Whatever the precise odds that the U.S. will be hit by a Madrid-style terror attack before the November elections, the possibility of such an attack hangs over our public life like a cloud. Our leaders tiptoe around the specifics of the issue. Indeed there probably isn’t much that the Administration can do, beyond what it is already doing, at least in its foreign policy.
But John Kerry can help to deter such an attack. A pre-election terror wave would likely be intended to get Kerry elected and therefore to shift U.S. policy toward accommodationism. That might not be what would actually happen after an attack, but it’s probably what the terrorists expect.
Kerry could lessen the odds of an attack by reducing its expected payoff. He could do this by stating, unambiguously and repeatedly, that he rejects appeasement and that, if he is elected, he will redouble President Bush’s efforts to eradicate Islamist terrorists and the regimes that support them.

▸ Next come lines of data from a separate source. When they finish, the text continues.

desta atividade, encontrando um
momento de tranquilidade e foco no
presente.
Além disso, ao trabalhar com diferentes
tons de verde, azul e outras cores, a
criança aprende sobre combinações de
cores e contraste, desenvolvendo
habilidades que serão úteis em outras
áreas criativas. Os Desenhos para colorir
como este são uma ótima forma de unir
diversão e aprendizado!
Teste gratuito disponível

Of course, to state the issue in this way is to make clear that Kerry is unlikely to follow through. (See Dick Morris’s analysis of Kerry’s political dilemma.)

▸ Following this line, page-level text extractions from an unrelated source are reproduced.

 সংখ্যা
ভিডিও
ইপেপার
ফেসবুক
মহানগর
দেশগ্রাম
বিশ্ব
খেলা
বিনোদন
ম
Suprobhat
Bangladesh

In this regard, the fact that Kerry has had his running mate state publicly that some of America’s more flaccid allies prefer Kerry to Bush is reckless. It encourages the terrorists to see a big payoff if, as they see it, they hit us hard enough to get Bush defeated. NATO is weak, Chirac is weak — our enemies see this even if some of us do not, and will correctly conclude that a country that chooses weak allies is itself weak. The kind of political posturing that Kerry and Edwards are doing is dangerous, and for this reason alone they are not qualified to be elected.